I am walking through the darkening gardens of the asylum. Isabelle was at devotion today for the first time in a long while. I am looking for her, but can't find her. Instead, I run into Bodendiek, who smells of incense and cigars. "What are you at the moment?" he asks. "Atheist, Buddhist, skeptic, or already on the way back to God?"
"Everyone is constantly on the way to God," I reply, weary of argument. "It just depends on what you mean by that."
"Bravo," Bodendiek says. "Wernicke is looking for you, I believe. What makes you fight so stubbornly about something as simple as faith?"
"Because there is more rejoicing in heaven over one fighting skeptic than over ninety and nine vicars who have been singing hosannas since childhood," I reply.
Bodendiek looks pleased. I don't want to get into a fight with him; I remember the kick in the bushes behind St. Mary's. "When will I see you at confession?" he asks.
"Like the two sinners of St. Mary's?"
That startles him. "So, you know about them? Well, no, not like that. You will come of your own free will! Don't wait too long!"
I make no reply and we part cordially. As I walk toward Wernicke's room falling leaves flutter through the air like bats. Everywhere there is the smell of earth and autumn. What has become of the summer? I think. It was hardly here!
Wernicke pushes a pile of papers aside. "Have you seen Fraulein Terhoven?" he asks.
"In church. Not since."
He nods. "Don't meet her any more for the time being."
"Fine," I say. "Any further orders?"
"Don't be a fool! Those aren't orders.

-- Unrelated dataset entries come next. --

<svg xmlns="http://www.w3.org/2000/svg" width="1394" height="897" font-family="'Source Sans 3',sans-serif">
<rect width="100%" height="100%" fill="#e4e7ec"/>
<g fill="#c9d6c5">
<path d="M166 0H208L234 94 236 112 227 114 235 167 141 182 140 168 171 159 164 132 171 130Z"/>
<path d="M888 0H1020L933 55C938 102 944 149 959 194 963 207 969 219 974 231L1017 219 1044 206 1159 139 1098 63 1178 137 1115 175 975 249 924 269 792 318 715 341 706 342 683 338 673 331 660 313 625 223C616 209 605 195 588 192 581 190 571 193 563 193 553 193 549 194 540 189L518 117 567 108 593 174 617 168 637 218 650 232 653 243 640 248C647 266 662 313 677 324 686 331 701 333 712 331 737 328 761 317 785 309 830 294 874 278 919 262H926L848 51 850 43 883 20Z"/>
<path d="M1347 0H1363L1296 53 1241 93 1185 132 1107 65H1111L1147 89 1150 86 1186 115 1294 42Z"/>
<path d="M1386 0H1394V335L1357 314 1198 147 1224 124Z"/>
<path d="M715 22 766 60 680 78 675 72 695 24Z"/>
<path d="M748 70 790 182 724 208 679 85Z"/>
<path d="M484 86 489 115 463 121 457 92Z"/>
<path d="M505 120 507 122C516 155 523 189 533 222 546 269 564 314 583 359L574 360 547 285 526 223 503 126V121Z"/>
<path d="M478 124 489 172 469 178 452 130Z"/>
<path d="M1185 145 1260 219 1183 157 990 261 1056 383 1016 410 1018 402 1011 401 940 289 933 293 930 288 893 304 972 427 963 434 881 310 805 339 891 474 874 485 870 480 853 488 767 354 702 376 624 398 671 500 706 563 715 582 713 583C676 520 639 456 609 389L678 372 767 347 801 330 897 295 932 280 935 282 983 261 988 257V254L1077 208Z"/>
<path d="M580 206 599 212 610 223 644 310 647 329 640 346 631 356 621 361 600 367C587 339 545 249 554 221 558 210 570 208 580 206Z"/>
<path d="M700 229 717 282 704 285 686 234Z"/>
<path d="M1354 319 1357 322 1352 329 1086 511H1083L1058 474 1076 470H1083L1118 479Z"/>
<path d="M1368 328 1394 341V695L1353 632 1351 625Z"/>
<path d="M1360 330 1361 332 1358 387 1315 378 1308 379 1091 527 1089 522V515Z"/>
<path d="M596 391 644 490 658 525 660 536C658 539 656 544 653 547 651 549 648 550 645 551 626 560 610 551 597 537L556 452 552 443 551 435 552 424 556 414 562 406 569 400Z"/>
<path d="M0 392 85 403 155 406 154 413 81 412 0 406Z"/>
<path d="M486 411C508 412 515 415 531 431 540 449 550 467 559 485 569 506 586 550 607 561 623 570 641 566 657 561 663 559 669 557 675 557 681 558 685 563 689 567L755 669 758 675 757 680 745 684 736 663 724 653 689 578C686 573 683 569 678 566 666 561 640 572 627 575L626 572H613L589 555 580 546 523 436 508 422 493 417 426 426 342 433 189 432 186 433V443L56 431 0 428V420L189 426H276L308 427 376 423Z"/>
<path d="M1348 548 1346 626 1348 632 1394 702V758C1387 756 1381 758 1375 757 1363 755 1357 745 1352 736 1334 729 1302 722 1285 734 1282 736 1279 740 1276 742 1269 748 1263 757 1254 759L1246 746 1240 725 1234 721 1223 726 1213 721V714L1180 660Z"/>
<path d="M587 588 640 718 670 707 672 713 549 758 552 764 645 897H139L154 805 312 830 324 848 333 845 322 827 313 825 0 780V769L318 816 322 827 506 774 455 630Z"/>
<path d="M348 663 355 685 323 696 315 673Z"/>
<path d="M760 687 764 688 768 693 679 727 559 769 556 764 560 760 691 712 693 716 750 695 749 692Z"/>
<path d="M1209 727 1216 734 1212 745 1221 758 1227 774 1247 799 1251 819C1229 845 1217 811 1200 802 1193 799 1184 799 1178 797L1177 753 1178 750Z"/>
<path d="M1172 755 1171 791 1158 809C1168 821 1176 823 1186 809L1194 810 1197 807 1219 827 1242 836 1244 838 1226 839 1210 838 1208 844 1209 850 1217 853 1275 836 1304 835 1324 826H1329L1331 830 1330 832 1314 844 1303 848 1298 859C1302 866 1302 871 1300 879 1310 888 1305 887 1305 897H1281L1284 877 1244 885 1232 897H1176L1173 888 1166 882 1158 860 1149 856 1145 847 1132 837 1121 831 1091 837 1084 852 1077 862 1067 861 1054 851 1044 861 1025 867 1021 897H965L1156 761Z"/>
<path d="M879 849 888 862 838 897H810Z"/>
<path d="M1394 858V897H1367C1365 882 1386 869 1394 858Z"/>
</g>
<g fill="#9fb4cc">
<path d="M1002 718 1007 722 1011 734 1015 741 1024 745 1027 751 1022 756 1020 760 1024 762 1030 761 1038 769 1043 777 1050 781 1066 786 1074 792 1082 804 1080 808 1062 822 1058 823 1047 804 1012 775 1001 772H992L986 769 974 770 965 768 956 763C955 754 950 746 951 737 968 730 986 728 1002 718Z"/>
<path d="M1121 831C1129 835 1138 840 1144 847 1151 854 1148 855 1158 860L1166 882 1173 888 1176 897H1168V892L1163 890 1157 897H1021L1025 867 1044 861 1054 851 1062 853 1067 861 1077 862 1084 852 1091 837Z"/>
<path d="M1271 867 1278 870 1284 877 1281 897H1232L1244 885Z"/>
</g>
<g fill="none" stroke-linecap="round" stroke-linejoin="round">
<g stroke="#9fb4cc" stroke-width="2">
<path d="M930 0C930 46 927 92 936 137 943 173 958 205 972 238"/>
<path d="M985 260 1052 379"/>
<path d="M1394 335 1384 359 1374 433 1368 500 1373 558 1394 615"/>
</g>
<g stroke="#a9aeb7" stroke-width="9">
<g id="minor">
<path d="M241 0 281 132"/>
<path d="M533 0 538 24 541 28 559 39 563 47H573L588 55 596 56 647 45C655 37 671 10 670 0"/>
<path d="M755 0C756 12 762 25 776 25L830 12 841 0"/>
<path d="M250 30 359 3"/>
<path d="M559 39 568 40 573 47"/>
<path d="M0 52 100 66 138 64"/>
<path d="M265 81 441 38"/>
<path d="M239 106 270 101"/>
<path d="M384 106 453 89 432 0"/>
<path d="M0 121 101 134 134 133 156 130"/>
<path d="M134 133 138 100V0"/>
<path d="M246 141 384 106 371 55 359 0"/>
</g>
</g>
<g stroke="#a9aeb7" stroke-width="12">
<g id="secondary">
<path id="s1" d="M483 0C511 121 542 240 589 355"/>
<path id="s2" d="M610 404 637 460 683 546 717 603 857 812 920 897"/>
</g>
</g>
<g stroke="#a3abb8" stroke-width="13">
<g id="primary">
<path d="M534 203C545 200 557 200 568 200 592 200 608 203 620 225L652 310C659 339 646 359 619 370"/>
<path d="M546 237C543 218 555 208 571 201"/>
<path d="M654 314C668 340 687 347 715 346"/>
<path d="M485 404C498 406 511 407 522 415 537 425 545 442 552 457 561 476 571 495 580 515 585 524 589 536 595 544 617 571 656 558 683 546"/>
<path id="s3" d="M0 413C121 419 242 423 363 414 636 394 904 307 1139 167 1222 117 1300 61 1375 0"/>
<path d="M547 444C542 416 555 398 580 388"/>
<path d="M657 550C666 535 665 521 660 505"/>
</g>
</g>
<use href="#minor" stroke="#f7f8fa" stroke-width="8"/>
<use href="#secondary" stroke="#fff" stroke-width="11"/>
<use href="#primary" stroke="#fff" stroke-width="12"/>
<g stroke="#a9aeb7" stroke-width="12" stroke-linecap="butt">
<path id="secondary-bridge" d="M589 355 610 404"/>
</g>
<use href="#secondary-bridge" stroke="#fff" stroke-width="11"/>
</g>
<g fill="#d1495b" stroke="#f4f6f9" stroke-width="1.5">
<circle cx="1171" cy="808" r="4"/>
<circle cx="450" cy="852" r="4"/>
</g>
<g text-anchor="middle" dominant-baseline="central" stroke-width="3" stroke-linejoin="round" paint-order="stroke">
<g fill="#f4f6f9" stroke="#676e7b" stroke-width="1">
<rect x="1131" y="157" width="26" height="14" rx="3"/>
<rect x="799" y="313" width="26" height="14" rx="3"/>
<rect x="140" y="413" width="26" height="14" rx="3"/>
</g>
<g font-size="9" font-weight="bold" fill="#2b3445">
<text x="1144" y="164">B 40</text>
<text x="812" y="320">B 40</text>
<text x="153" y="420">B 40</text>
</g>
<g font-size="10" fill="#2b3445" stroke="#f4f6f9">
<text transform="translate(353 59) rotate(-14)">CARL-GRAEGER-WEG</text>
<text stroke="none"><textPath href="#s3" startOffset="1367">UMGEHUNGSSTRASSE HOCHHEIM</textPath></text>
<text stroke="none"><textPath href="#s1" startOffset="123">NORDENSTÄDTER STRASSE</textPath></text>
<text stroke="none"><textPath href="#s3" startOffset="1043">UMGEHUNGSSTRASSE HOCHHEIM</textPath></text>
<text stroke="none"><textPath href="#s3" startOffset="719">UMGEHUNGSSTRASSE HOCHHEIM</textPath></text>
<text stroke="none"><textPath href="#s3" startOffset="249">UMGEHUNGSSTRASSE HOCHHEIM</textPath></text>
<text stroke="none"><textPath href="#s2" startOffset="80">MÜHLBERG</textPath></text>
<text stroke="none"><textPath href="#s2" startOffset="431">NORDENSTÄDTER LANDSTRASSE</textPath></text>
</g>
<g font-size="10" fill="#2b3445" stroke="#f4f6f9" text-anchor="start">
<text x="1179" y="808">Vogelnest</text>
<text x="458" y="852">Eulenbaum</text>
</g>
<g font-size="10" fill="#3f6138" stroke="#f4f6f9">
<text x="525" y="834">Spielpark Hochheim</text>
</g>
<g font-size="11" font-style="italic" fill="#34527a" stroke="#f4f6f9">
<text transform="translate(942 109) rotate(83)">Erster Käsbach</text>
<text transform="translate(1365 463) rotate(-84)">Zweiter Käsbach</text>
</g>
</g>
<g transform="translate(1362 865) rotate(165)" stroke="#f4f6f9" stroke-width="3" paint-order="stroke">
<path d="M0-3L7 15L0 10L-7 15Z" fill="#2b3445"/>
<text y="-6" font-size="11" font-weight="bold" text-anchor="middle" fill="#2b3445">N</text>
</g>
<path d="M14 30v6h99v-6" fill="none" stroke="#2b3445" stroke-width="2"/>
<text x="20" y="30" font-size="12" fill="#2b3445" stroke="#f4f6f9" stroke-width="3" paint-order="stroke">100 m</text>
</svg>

I'm doing what I consider best for my patient." He looks at me more closely. "You aren't by any chance in love?"
"In love? With whom?"
"With Fräulein Terhoven, who else? She's pretty, after all. Damn it, that's a factor in the situation I hadn't thought about."
"Neither had I. And what situation?"
"Then it's all right." He laughs. "Besides, it wouldn't have been bad for you at all."
"Really?" I reply. "Up to now I had thought that only Bodendiek was God's representative here. Now we have you as well. You know exactly what's bad and what's good, eh?"
Wernicke is silent for a moment. "So it really happened," he says presently. "Well, what does it matter? Too bad I couldn't have listened to you two! Those must have been fine mooncalf dialogues! Take a cigar. Have you noticed that it's autumn?"